Arbeitsauftrag A »
Wie viele Mitarbeiter:innen dürfen nach dem Textauszug zum Gesetzesentwurf höchstens beteiligt werden?
Arbeitsauftrag B »
Übersetzen Sie den folgenden Satz aus dem Textauszug zum Gesetzesentwurf ins Englische: „Es gibt allerdings auch Kritikpunkte: Dazu zählen zum einen der Umstand, dass der Gründungsprozess im Wesentlichen unverändert bleibt und dass Eingaben beim Firmenbuch weiterhin ausschließlich auf Deutsch zu erfolgen haben, was gerade im internationalen Rechtsverkehr bei der Ausgestaltung von Verträgen einen höheren Aufwand erfordert (durch das Erstellen von zweisprachigen Vertragsfassungen bzw. beglaubigten Übersetzungen).“

Es gibt allerdings auch Kritikpunkte: Dazu zählen zum einen der Umstand, dass der Gründungsprozess im Wesentlichen unverändert bleibt und dass Eingaben beim Firmenbuch weiterhin ausschließlich auf Deutsch zu erfolgen haben, was gerade im internationalen Rechtsverkehr bei der Ausgestaltung von Verträgen einen höheren Aufwand erfordert  (durch das Erstellen von zweisprachigen Vertragsfassungen bzw. beglaubigten Übersetzungen). Zum anderen sind im Gesetzesentwurf Regelungen enthalten, die als wenig flexibel zu beurteilen sind, wie insbesondere eine – im Gegensatz zur konventionellen GmbH – strengere Aufsichtsratspflicht sowie das Einziehen von Obergrenzen im Bereich der Mitarbeiterbeteiligungen (so dürfen maximal 100 Mitarbeiter:innen beteiligt werden; weiters ist eine Mindestbeschäftigungsdauer und eine Mindesthaltefrist vorgesehen und es soll auch eine Umsatz-Grenze von 40 Million Euro eingeführt werden.

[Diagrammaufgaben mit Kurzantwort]
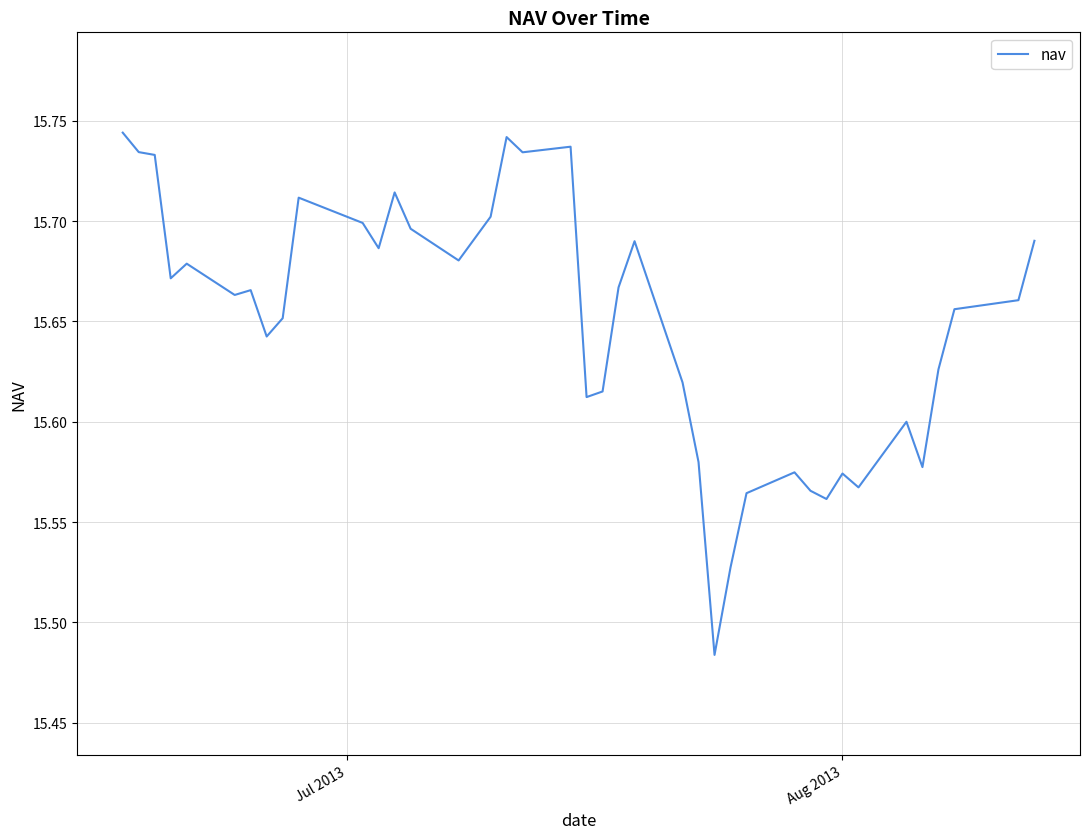

What is the difference between the maximum and minimum values?

0.3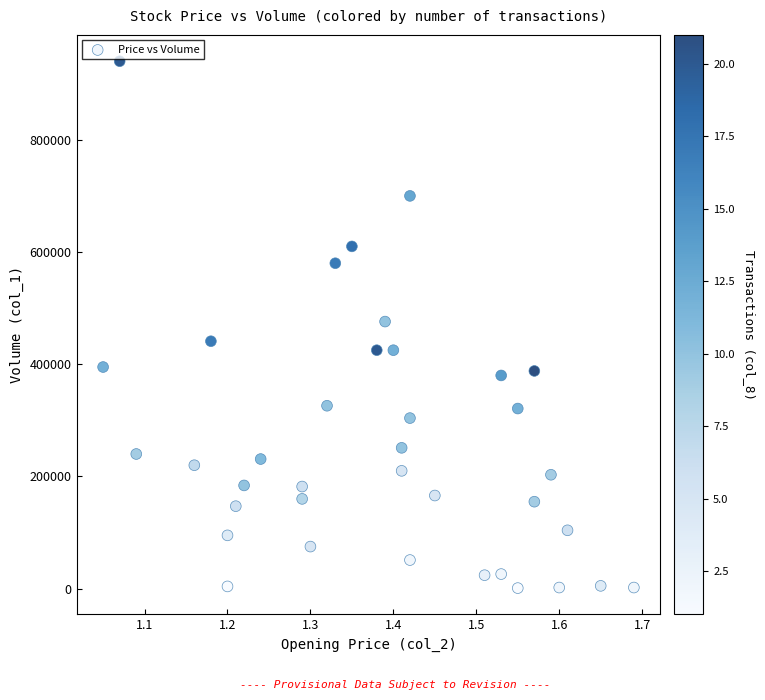

What is the range of Y values (max minus min)?

939000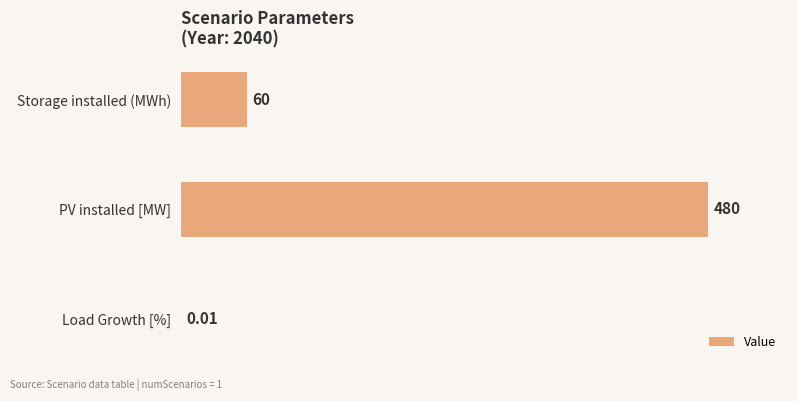

How many distinct data groups are displayed?

1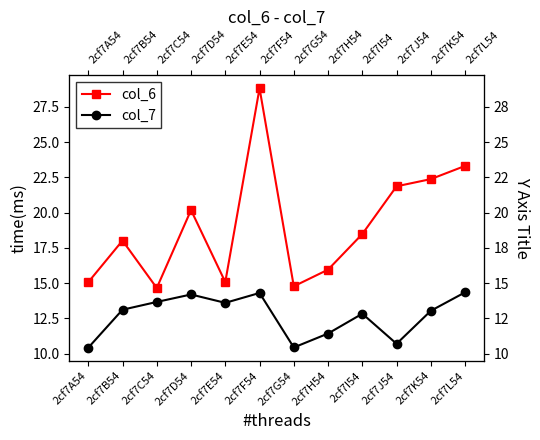

How many series are shown in this chart?

2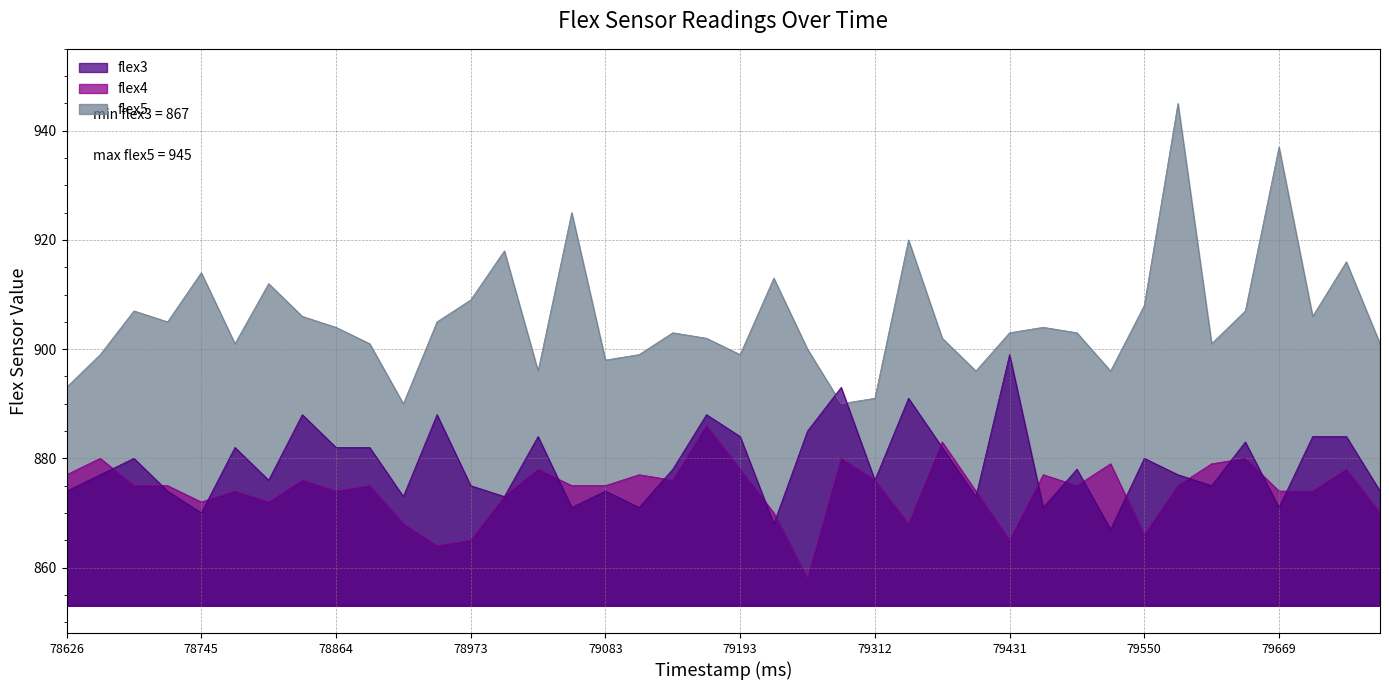

How many lines are shown in the chart?

3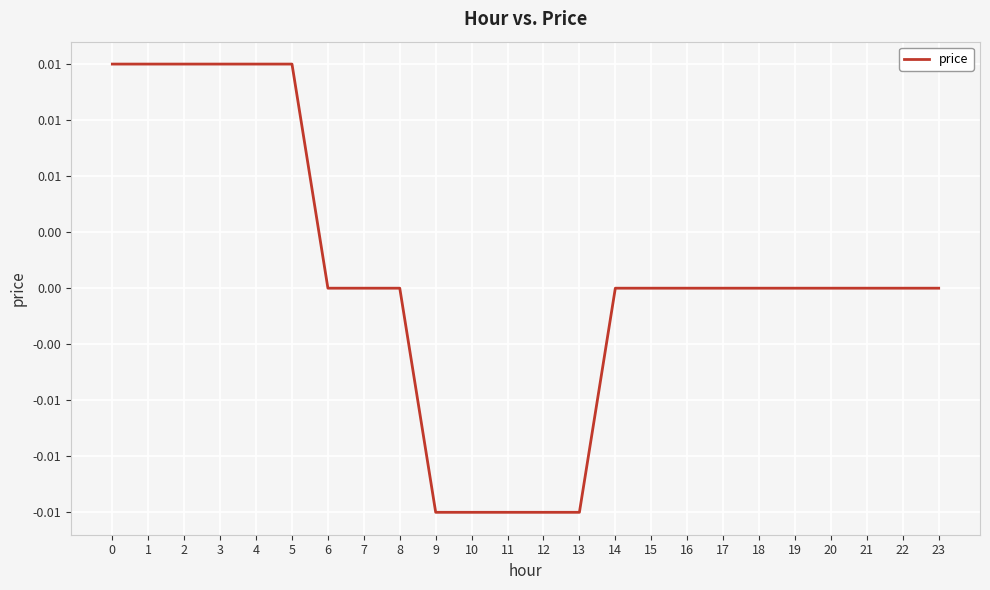

At which label is the value closest to 0?

6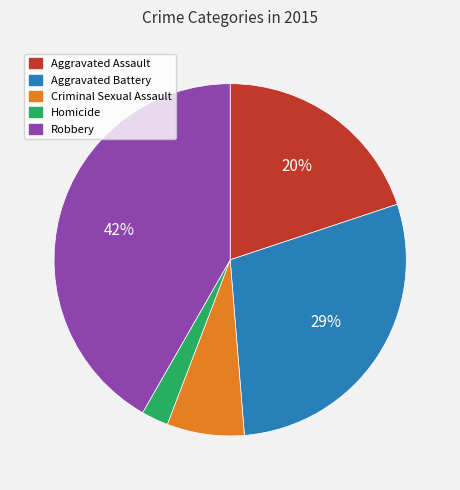

True or false: Robbery accounts for 34% of the total.

False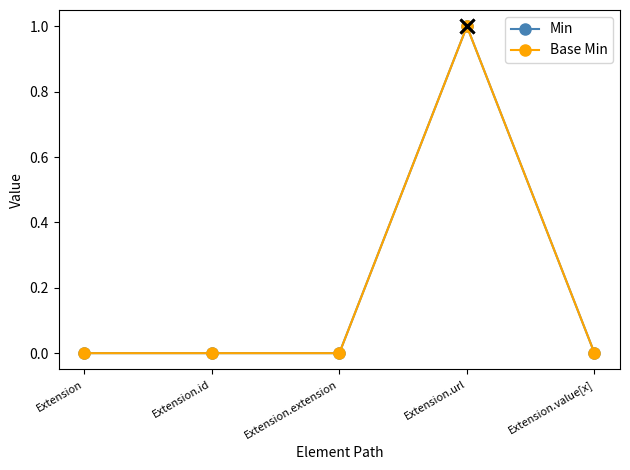

What is the difference between the maximum and minimum values in the Base Min series?

1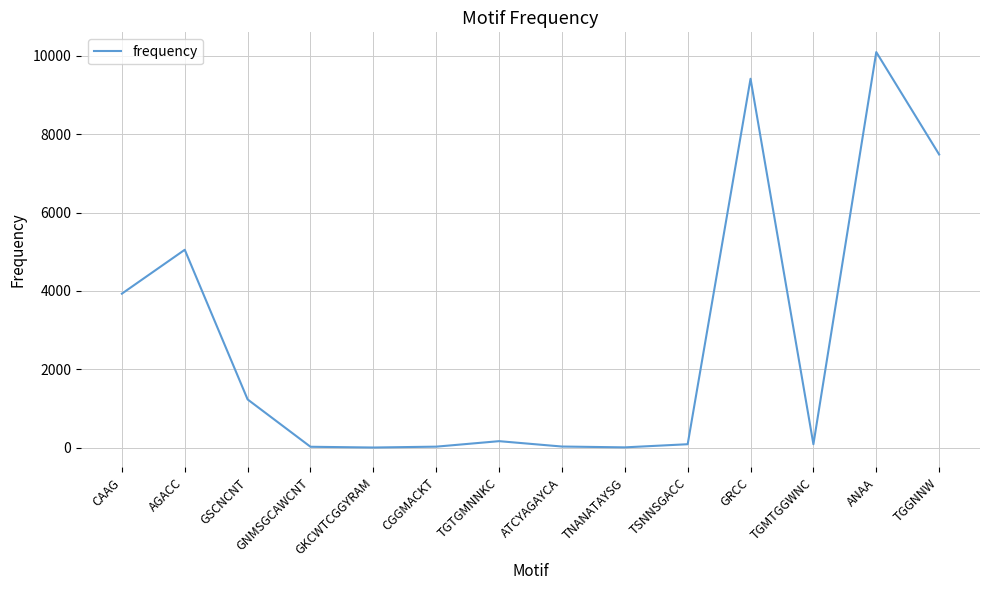

Where is the first local maximum?

AGACC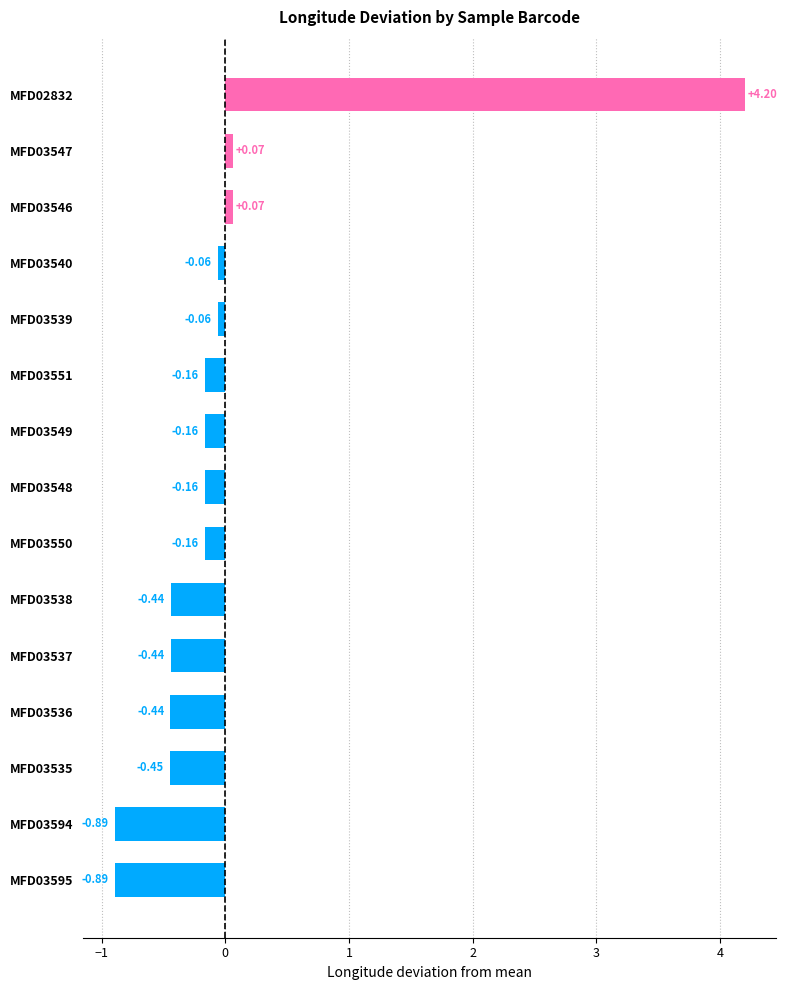

How many data points are less than 0?

12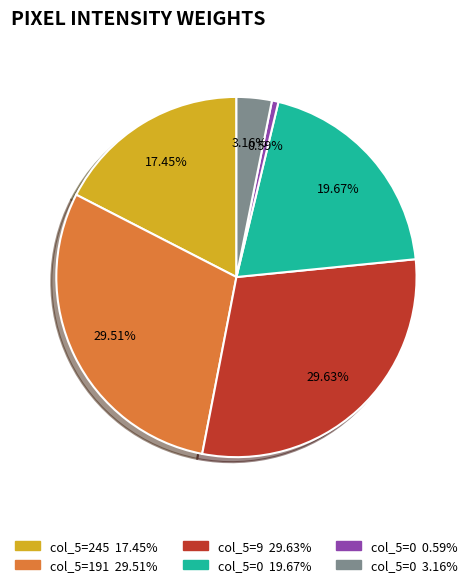

Is there any slice that represents more than half of the pie?

No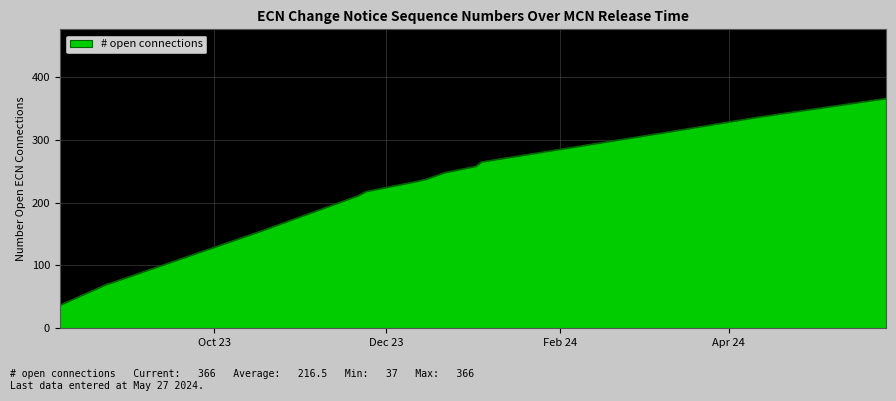

How many series are shown in this chart?

1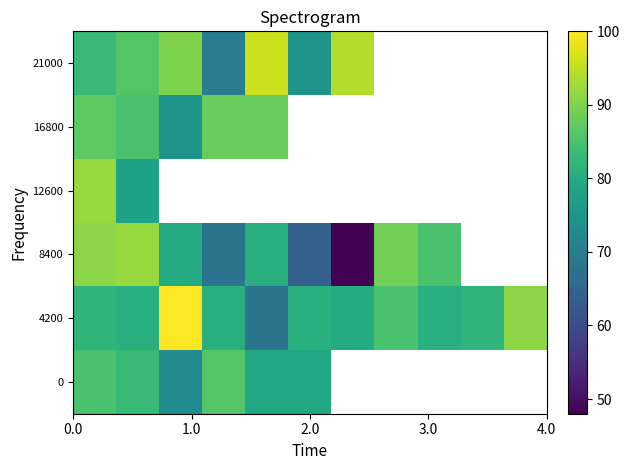

Which series has the largest total across all categories?

4200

Schriftliche Antwort A »
Höchstens 100 Mitarbeiter:innen.

Schriftliche Antwort B »
There are, however, also points of criticism: on the one hand, these include the fact that the incorporation process remains essentially unchanged and that filings with the commercial register must still be made exclusively in German, which requires greater effort when drafting contracts, particularly in international legal transactions (through the preparation of bilingual contract versions or certified translations).